Consilio3D Technologies has developed a new trademarked application called AccuRacy to transform the inspection process by enabling augmented reality (AR) inspection of physical components and assemblies through 3D CAD models.
The idea came to life through a sizable project Consilio3D was working on for a major European aerospace OEM to make the inspection of a legacy product more efficient. Consilio3D’s base business model centers around serving companies looking to explore 3D printing by creating 3D CAD models from original drawings or 2D CAD models. After scanning and converting thousands of old 2D paper drawings to 3D CAD format for the aerospace OEM, Consilio3D’s work shed light on a bottleneck in the inspection process.
According to Derek Gibson, Consilio3D’s director of business development, inspections in cases like these have traditionally been tedious because quality engineers are often working off drawings and paper checklists. Gibson says AccuRacy provides an easier way to carry out the inspection process digitally to ensure that a physical component or assembly matches the design parameters.
Using AccuRacy on a handheld electronic device like a tablet, a quality engineer can scan an object’s QR code, use edge detection, or input a reference code and the application will overlay an AR 3D model of the object. AccuRacy captures anomalies in the build, such as missing components or incorrect alignment, and users can then highlight problem areas with a unique color code, add notes about any issues found and take images to include within the QA inspection report. The application allows users to enter information about who performed and signed off on inspections before a paperless report is generated and uploaded to the cloud.
“If you notice an anomaly in the build, you can quickly, within the same software, inform a colleague that something is wrong,” says Gibson. “You’re capturing digitally everything all in one package rather than dipping in and out of different packages and taking on the inherent risk that goes with that.”
Consilio3D says the application can be customized to fit individual requirements and workflows. Additionally, its photo and video functionality can be used as a training aid.
AccuRacy integrates with product lifecycle management systems such as Oracle Agile and Siemens Teamcenter and can be operated on all handheld devices and operating systems.
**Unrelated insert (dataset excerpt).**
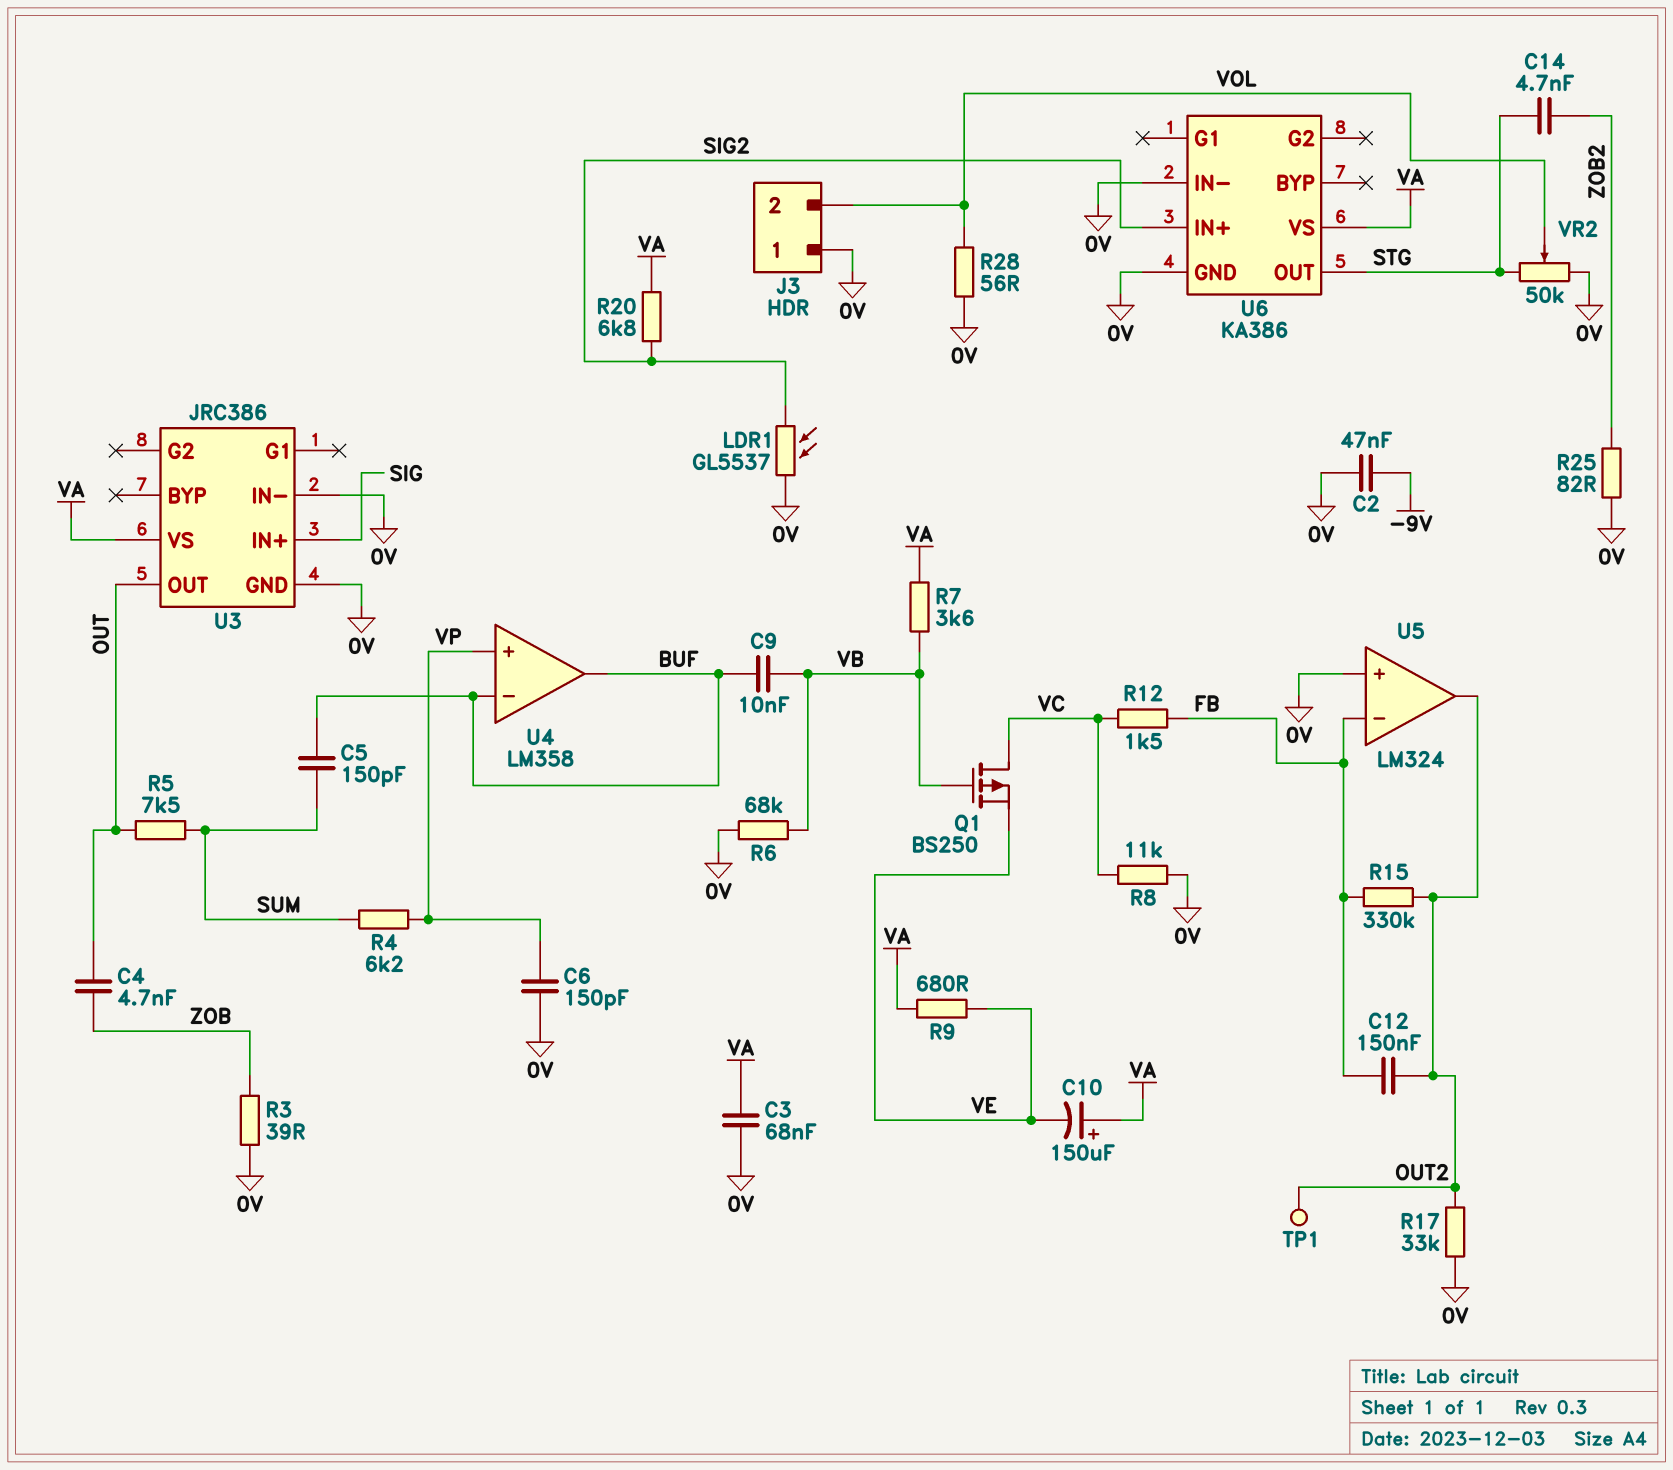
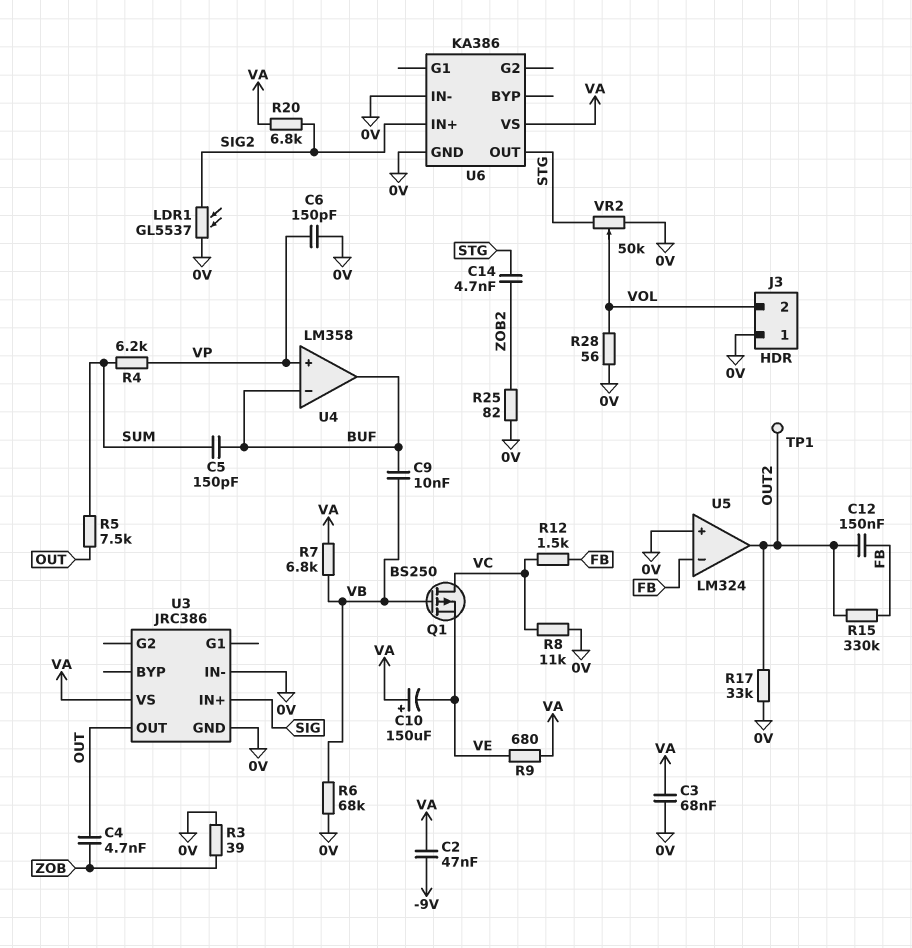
C2: 47nF (-9V, 0V) -> 47nF (-9V, VA)
R7: 3.6k (VA, VB) -> 6.8k (VA, VB)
While the application is currently not run through AR goggles, Gibson says the company is open to developing capability for that in the future.
According to Gibson, assembly guidance from OEMs often merely consists of a 3D CAD file or basic drawings, so AccuRacy can help simplify the process for figuring out how to accurately build a part or assembly to its design specifications. “A lot of that information is already within the 3D CAD files, but they don’t have a very easy way of presenting that to the technicians doing the assembly. That’s where we come in.”
AccuRacy has been available for about 10 months and Consilio3D is working with clients to conduct trials. Gibson says the company is hoping for a full rollout in the next month or so. As for the next phase, Gibson says Consilio3D’s goal is to get to the point where interaction between the software and its clients is easier and there is no expertise required.